- Born: Kumily, Kerala, India
- Occupations: Poet; lyricist;

= Gilu Joseph =

Malayali poet, lyricist

Gilu Joseph is a Malayali poet and lyricist. She earlier worked as an air hostess with Flydubai. She has also acted in Malayalam film.

== Personal life ==
Gilu hails from Kumily, Idukki district, Kerala, she also has two sisters. She moved to Dubai at the age of 18 to work as cabin crew with Flydubai.

Gilu appeared on the cover of the March edition of Grihalakshmi, breastfeeding a baby as a part of their 'breastfeed freely' campaign. A complaint was lodged with the State Child Rights Commission against the magazine and Gilu, by various lawyers. A petition was filed with the Kerala HC alleging that the magazine cover violated provisions of the Protection of Children from Sexual Offenses Act (POCSO), However, the court did not agree with the petitioner's allegation.
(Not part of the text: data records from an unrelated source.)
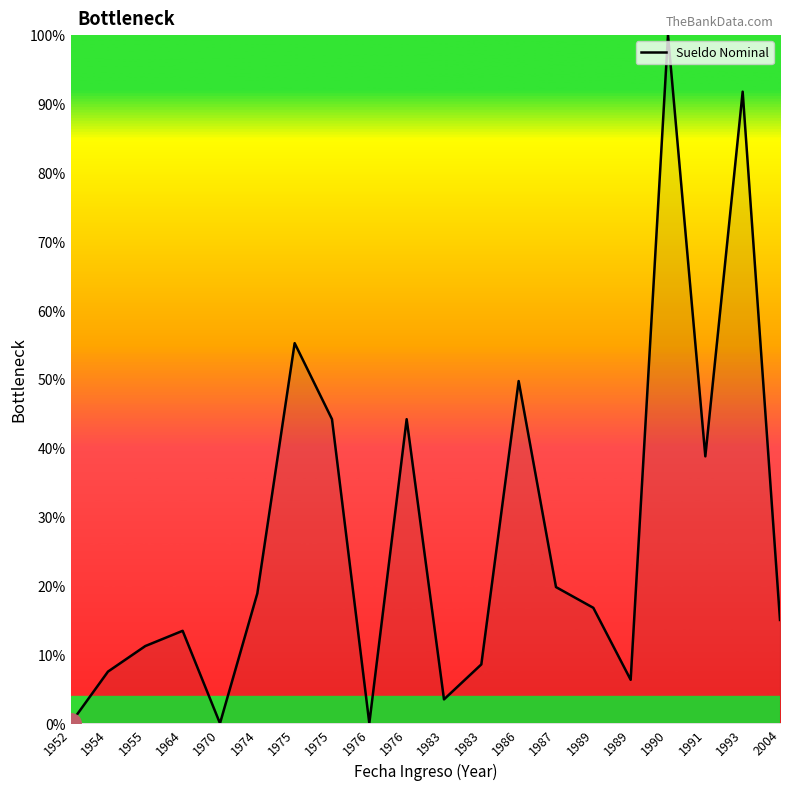

List the labels in order of value, largest first.

1990, 1993, 1975, 1986, 1975, 1976, 1991, 1987, 1974, 1989, 2004, 1964, 1955, 1983, 1954, 1989, 1983, 1952, 1970, 1976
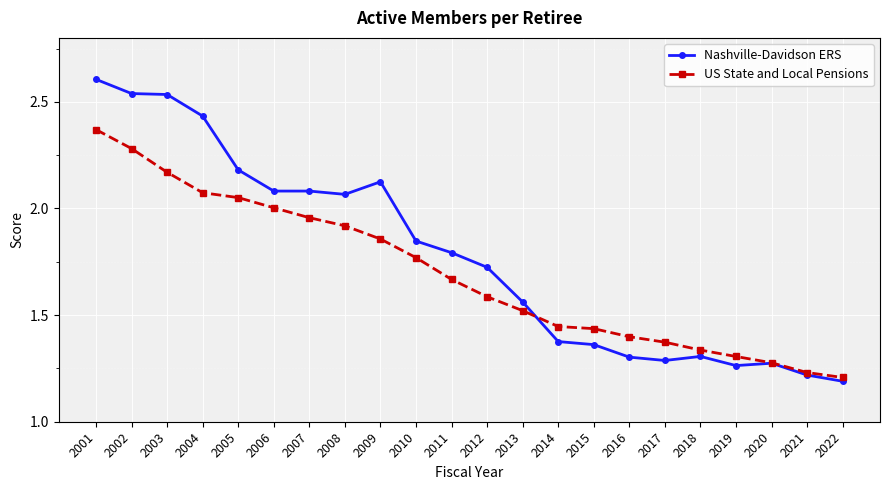

What is the highest value of the Nashville-Davidson ERS series?

2.6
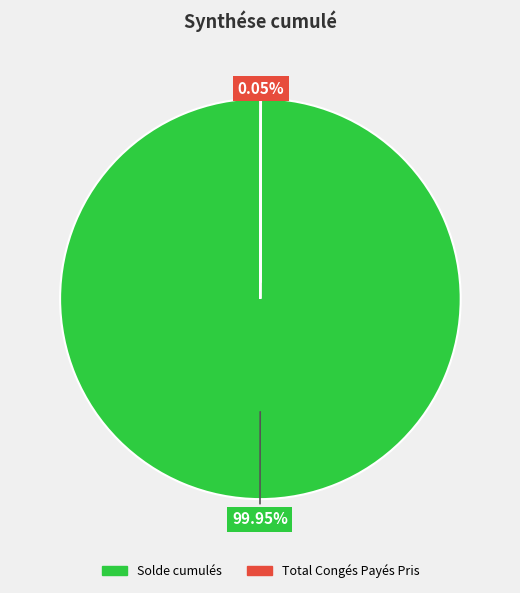

Is there any slice that represents more than half of the pie?

Yes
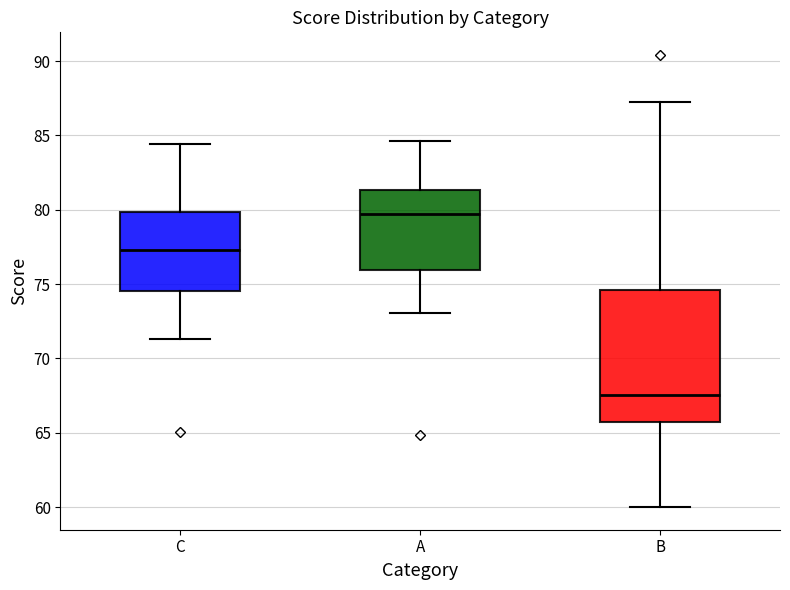

Which box is the tallest, from its lower edge to its upper edge?

B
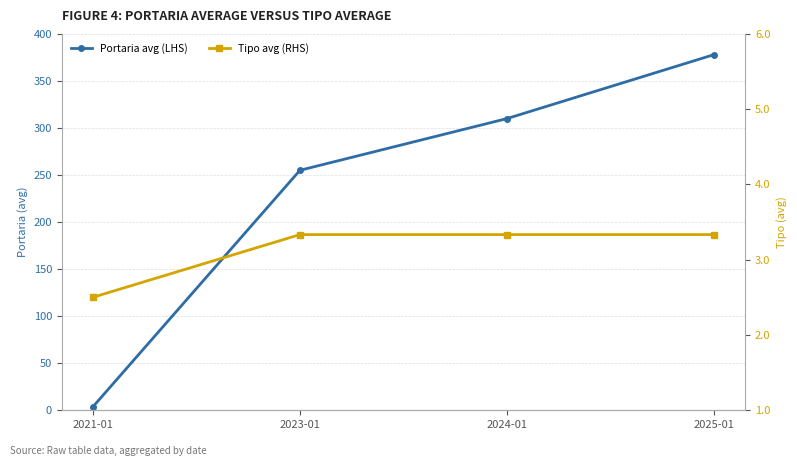

Reading right to left, extract all data points from this chart.

Portaria avg (LHS): 378.0	310.0	255.0	3.5
Tipo avg (RHS): 3.3	3.3	3.3	2.5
The court observed that 'obscenity lies in the crotch of the beholder'.

== Work ==

- Vaarikkuzhiyile Kolapathakam (2019)
- Ottamuri Velicham (2017)
- Adam Joan (2017)
- C/O Saira Banu (2017)
- Sathya (2017)
- 2 Penkuttikal (2016)
- Lailaa O Lailaa (2015)

== Plays ==
- Hand of God

== Filmography ==

List of Gilu Joseph film credits
| Year | Film | Role | Notes |
| 2016 | Jacobinte Swargarajyam | Abdul's wife | Debut film |
| 2017 | C/O Saira Banu | Lawyer |  |
| Thrissivaperoor Kliptham | Damayanthi |  |
| Aby | Mini |  |
| Rabbit Hole | Christy | Short film |
| Aana Alaralodalaral | Kadeesu |  |
| 2018 | Parole | Varkkichan's wife |  |
| Kadha Paranja Kadha | Devi |  |
| Aabhaasam | Chitra |  |
| Abrahaminte Santhathikal | Maria |  |
| Ranam | Aadi's mother |  |
| Nonsense | Biology teacher |  |
| 2019 | Ihitha | Unnamed | Short film |
| Sitayanam | Sita |
| Sanchari | Traveller | Music video |
| Thakkol | Clara |  |
| 2020 | Anjaam Pathiraa | Doctor |  |
| Shepherds From Hell | Shiny Mathew | Webseries |
| 2021 | Instagraamam | Vanaja |
| Jan.E.Man | Saramma |  |
| Bhramam | Samuel's wife |  |
| Kaaval | Varghese's wife |  |
| Sumesh and Ramesh | Asha |  |
| 2022 | Bhoothakalam | Dr. Beena |  |
| Sreedhanya Catering Service | Simi |  |
| Rorschach | Police Constable |  |
| Chathuram | Balthazar's sister in law |  |
| Durga | Unnamed | Short film |
| 2023 | 2018 | Jiji |  |
| Kunjamminis Hospital | Elsy |  |
| Antony | Selena |  |
| Pookkalam | Remani |  |
| 2024 | Vishesham | Mini |  |
| 2025 | Identity | Smitha Shankar |  |
| 2025 | Azadi |  |  |

== Awards ==
She was awarded the Palm Pusthakapura Akshara Thoolika award for her poetry.